Entries drawn from a collection
· · · · ·
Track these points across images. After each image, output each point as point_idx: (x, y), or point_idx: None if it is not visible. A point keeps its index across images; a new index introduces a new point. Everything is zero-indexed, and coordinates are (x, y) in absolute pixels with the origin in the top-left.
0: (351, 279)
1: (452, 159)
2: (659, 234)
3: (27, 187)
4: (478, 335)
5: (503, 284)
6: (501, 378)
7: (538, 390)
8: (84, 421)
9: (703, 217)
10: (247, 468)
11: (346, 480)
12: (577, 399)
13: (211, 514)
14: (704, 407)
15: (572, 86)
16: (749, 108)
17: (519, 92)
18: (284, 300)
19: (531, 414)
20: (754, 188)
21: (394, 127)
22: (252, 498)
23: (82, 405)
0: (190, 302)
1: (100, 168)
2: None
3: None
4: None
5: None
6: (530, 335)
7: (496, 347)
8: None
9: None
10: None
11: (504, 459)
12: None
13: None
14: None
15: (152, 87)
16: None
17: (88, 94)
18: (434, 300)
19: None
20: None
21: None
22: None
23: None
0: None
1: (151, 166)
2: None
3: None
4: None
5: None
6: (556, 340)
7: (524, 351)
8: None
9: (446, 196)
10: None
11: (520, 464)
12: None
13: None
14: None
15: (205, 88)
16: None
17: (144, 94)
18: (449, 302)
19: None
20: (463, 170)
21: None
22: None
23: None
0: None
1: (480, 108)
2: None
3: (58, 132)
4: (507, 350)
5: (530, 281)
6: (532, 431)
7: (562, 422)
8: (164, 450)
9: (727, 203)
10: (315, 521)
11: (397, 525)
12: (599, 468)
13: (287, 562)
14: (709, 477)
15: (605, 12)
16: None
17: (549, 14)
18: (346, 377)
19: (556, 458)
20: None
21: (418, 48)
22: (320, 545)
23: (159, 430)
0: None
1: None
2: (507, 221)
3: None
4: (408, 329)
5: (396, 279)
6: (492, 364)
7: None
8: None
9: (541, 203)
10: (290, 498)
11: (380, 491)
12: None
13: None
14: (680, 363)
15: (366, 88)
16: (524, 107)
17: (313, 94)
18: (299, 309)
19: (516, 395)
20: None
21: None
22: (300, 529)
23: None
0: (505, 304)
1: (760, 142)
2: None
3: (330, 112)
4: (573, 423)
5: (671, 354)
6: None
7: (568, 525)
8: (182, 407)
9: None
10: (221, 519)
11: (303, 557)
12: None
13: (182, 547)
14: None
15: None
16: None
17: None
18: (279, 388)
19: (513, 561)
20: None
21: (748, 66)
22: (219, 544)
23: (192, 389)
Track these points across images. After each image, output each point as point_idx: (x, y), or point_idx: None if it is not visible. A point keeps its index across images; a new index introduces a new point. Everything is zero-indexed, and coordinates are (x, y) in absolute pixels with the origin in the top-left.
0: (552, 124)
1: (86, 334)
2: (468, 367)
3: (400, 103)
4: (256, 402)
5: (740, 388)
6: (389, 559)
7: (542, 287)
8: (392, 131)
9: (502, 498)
· · · · ·
To do:
Format the records as a JSON list of strings, one string per line, starting at the first line of the records and ending at the line that contains "21: (418, 48)". Include both ends and leave out any blank lines.

Task solution:
[
  "Track these points across images. After each image, output each point as point_idx: (x, y), or point_idx: None if it is not visible. A point keeps its index across images; a new index introduces a new point. Everything is zero-indexed, and coordinates are (x, y) in absolute pixels with the origin in the top-left.",
  "0: (351, 279)",
  "1: (452, 159)",
  "2: (659, 234)",
  "3: (27, 187)",
  "4: (478, 335)",
  "5: (503, 284)",
  "6: (501, 378)",
  "7: (538, 390)",
  "8: (84, 421)",
  "9: (703, 217)",
  "10: (247, 468)",
  "11: (346, 480)",
  "12: (577, 399)",
  "13: (211, 514)",
  "14: (704, 407)",
  "15: (572, 86)",
  "16: (749, 108)",
  "17: (519, 92)",
  "18: (284, 300)",
  "19: (531, 414)",
  "20: (754, 188)",
  "21: (394, 127)",
  "22: (252, 498)",
  "23: (82, 405)",
  "0: (190, 302)",
  "1: (100, 168)",
  "2: None",
  "3: None",
  "4: None",
  "5: None",
  "6: (530, 335)",
  "7: (496, 347)",
  "8: None",
  "9: None",
  "10: None",
  "11: (504, 459)",
  "12: None",
  "13: None",
  "14: None",
  "15: (152, 87)",
  "16: None",
  "17: (88, 94)",
  "18: (434, 300)",
  "19: None",
  "20: None",
  "21: None",
  "22: None",
  "23: None",
  "0: None",
  "1: (151, 166)",
  "2: None",
  "3: None",
  "4: None",
  "5: None",
  "6: (556, 340)",
  "7: (524, 351)",
  "8: None",
  "9: (446, 196)",
  "10: None",
  "11: (520, 464)",
  "12: None",
  "13: None",
  "14: None",
  "15: (205, 88)",
  "16: None",
  "17: (144, 94)",
  "18: (449, 302)",
  "19: None",
  "20: (463, 170)",
  "21: None",
  "22: None",
  "23: None",
  "0: None",
  "1: (480, 108)",
  "2: None",
  "3: (58, 132)",
  "4: (507, 350)",
  "5: (530, 281)",
  "6: (532, 431)",
  "7: (562, 422)",
  "8: (164, 450)",
  "9: (727, 203)",
  "10: (315, 521)",
  "11: (397, 525)",
  "12: (599, 468)",
  "13: (287, 562)",
  "14: (709, 477)",
  "15: (605, 12)",
  "16: None",
  "17: (549, 14)",
  "18: (346, 377)",
  "19: (556, 458)",
  "20: None",
  "21: (418, 48)"
]